Following on, India fared much better. Surti, who had scored 22 earlier in the day, walked out to open India's batting with Engineer. After facing 15 balls for his five, he edged one to John Murray behind the stumps off John Snow. In came Wadekar, keen to put his first innings duck behind him. With the flamboyant Engineer at the other end, Wadekar collared the English bowling. "I was determined to get some runs under my belt and was happy to give Rookie (Engineer's nickname) more of the strike. Yes, I fell short by nine runs for a hundred, but that was not the only 90-plus score in my career," Wadekar said with a chuckle yesterday.
Engineer and Wadekar put on 168, a then record second wicket stand against England. Later in the innings, Pataudi teamed up with Hanumant Singh for a 134-run stand for the fifth wicket as England were convinced that victory won't come on a platter, as it appeared on Friday evening.
Pataudi pierced the field with the precision of a surgeon and spent nearly six hours at the crease for his 148. His three-hour vigil in the first innings shouldn't be forgotten either.
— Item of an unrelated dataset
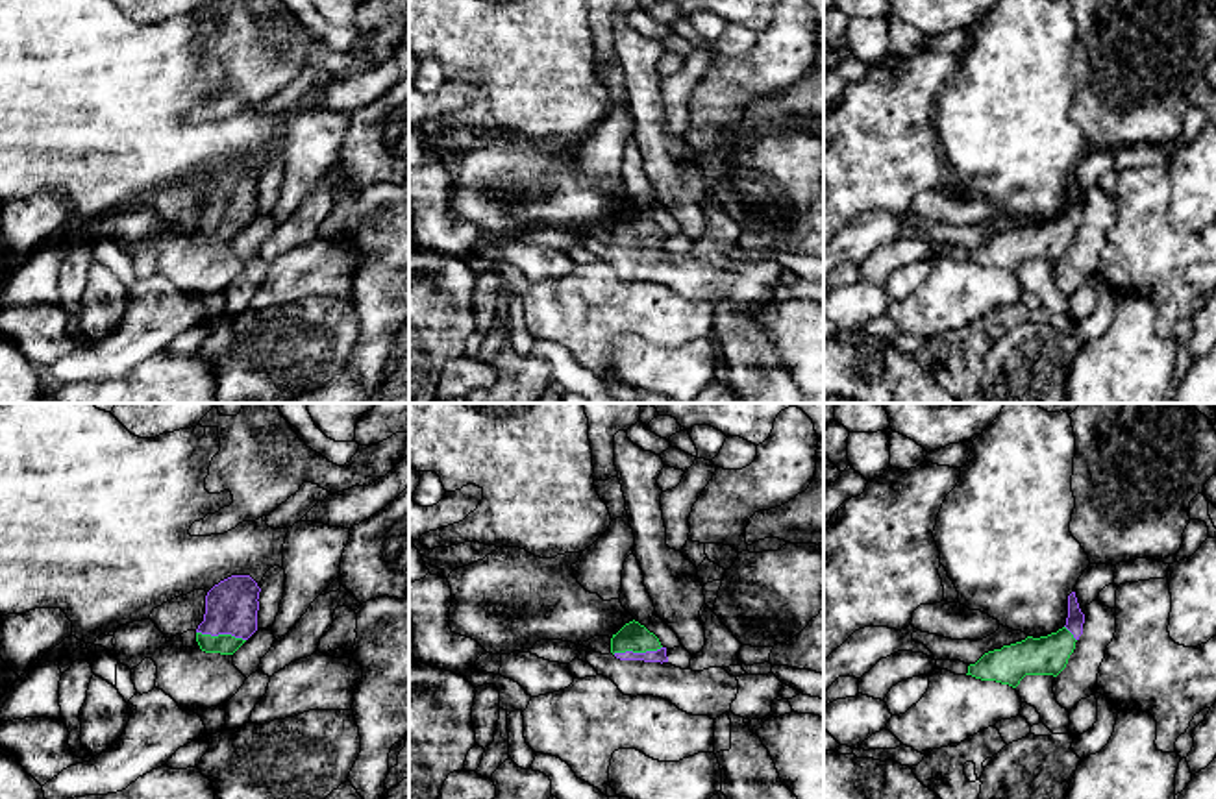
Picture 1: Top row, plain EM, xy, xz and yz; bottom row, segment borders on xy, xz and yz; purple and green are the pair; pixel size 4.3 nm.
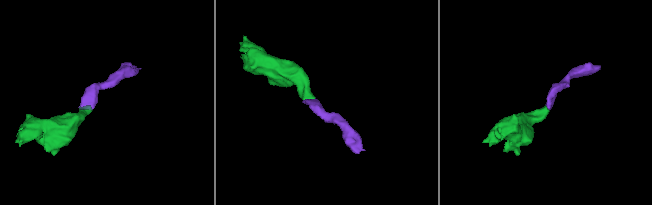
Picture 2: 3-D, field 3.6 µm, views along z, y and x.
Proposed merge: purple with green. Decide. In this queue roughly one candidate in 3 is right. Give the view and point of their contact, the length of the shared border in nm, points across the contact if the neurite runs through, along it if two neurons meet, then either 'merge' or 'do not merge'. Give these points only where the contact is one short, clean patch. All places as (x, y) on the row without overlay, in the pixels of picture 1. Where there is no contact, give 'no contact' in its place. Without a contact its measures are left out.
xy (221, 219) | 220 nm | across xy (232, 191), (230, 206), (221, 219), (224, 230) | merge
India ended up scoring 510 after conceding a massive 386-run lead. England were set 125 to win. They succeeded, but after losing four wickets.
For Pataudi, this defeat was no doom. It provided hope for Indian cricket on the tour; it provided proof that his troops can pick themselves up and stand up to quality opposition. Unfortunately, that was not to be, as the defeats at Lord's and Birmingham showed. But Pataudi proclaimed that India would be better on their next trip in 1971. Wadekar & Co proved him right. There were no centuries like Pataudi's in that series, but there was a series win.
No story on Headingley 1967 can be complete without a mention of Geoff Boycott. He didn't impress the England selectors with his selfish, unbeaten innings of 246. Not only was Boycott dropped, but he also missed out on the 100 pounds given to the best batsman of the Test. For sheer quality, that award should have gone to Pataudi alone, but it was shared with Ken Barrington and Basil D'Oliveira.
Pataudi was not known to preserve press clippings, but in Tiger's Tale he revealed that he kept a few from this Test. And that says a great deal about Leeds 1967.